Elsewhere in politics, Ukrainian President Zelensky suggested that parts of Ukraine still under his control should be brought “under the NATO umbrella” to bring an end to the ‘hot phase’ of the war with Russia. Such a move from NATO is unlikely though there is a potential path via ‘security guarantees’ of some kind. It’s clear that the change in the US government is proving a catalyst for a shift in thinking from Zelensky, who recognises that he has a very weak hand in the absence of continued support from the US. On Trump, Zelensky said “I want to share with him ideas, and I want to hear from him, his ideas”. Zelensky has previous refused to countenance any territorial sacrifices, but it appears Trump’s election is forcing some fresh thinking and pragmatism.

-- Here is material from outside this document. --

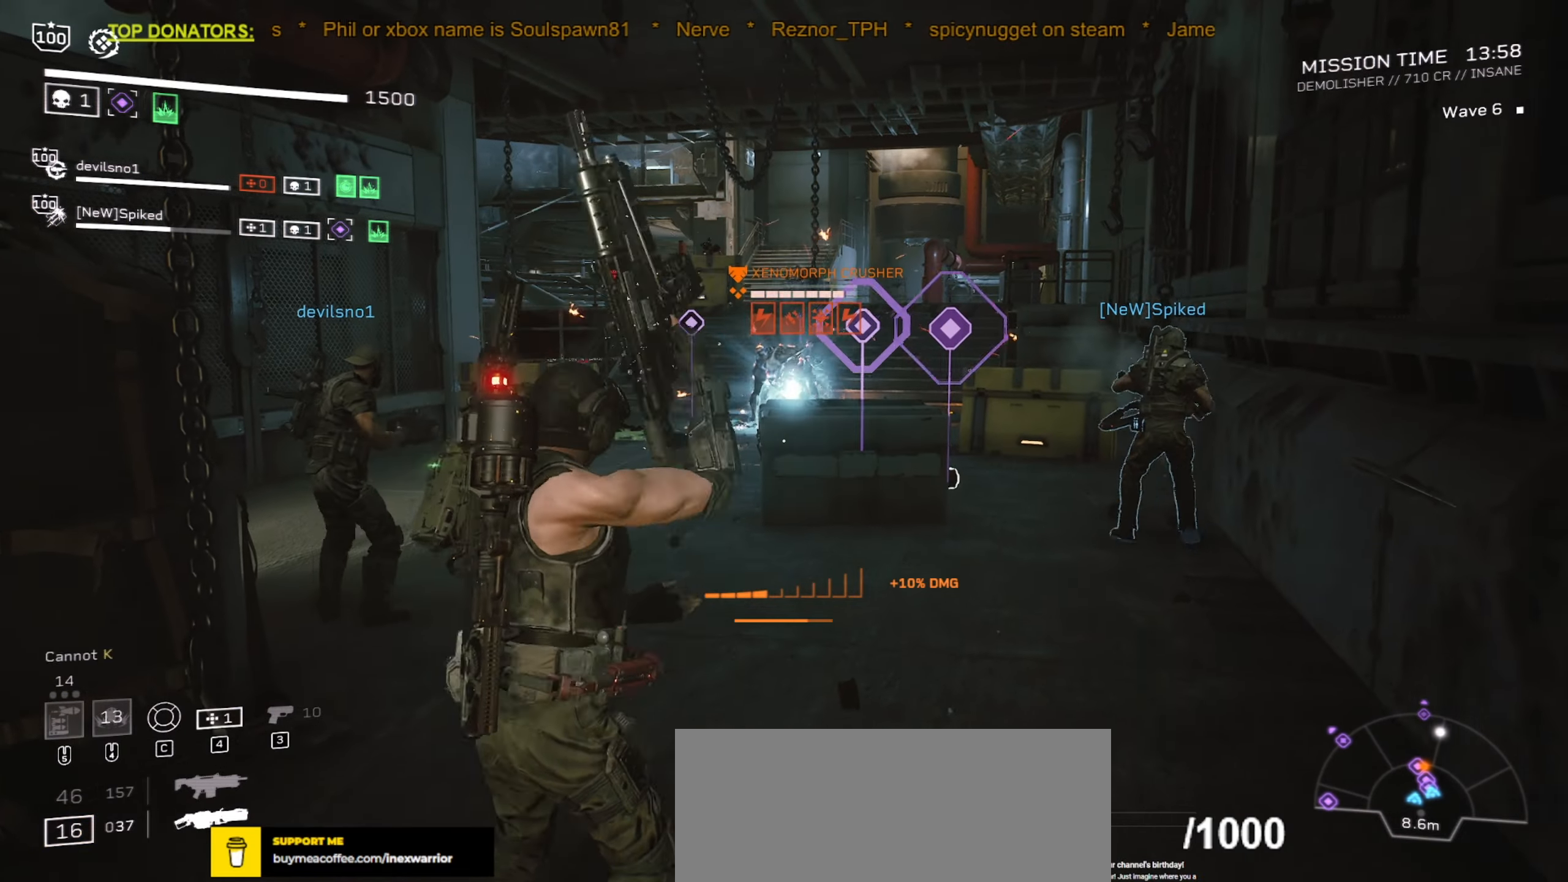
{"keys": [], "mouse": ["mb5"], "events": [[16, "w", "up"], [116, "a", "down"], [183, "mouse_mb5", "down"], [233, "a", "up"], [316, "mouse_mb5", "up"], [450, "mouse_mb5", "down"]]}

We’ve heard from plenty of central bankers this week as the final rate setting meetings of the year approach. In the UK, while the Bank of England is expected to remain on hold, Governor Andrew Bailey told a Financial Times conference there is scope to “reduce interest rates at least four times in 2025”, noting the bank would continue to pursue “gradual” reductions, implying quarterly rate cuts. Markets are pricing only 87 basis points of cuts next year, and Bailey did note some uncertainty to the impact of the budget on inflation, as companies decide how to absorb (or pass on) the increase in National Insurance contributions next April. In the US, market expectations of a December rate cut have climbed over the week, helped by dovish commentary. Fed Governor Christopher Waller said, “I am leaning toward continuing the work we have started in returning monetary policy to a more neutral setting”. On December meeting, he said “an additional cut at our next meeting will not dramatically change the stance of monetary policy and allow ample scope to later slow the pace of rate cuts, if needed.” The Federal Reserve of San Francisco’s Mary Daly suggested more rate cuts to come; “whether it’ll be in December or some time later, that’s a question we’ll have chance to debate and discuss in our next meeting, but the point is we have to keep policy moving down to accommodate the economy”. Says the neutral rate has likely moved “closer to 3%”. Chicago Fed’s Austen Goolsbee said rates will “come down a fair amount from where they are now”. Fed Chair Jay Powell sounded a little more hawkish this week, pointing out the US economy is stronger than the Fed expected and while the Fed is still “on path” to bring rates lower, the Fed “can afford to be a little more cautious as we try to find neutral”. US markets, seemingly in a festive mood, still saw record highs this week, and expectations for a Fed rate cut on 18 December stand above 75%.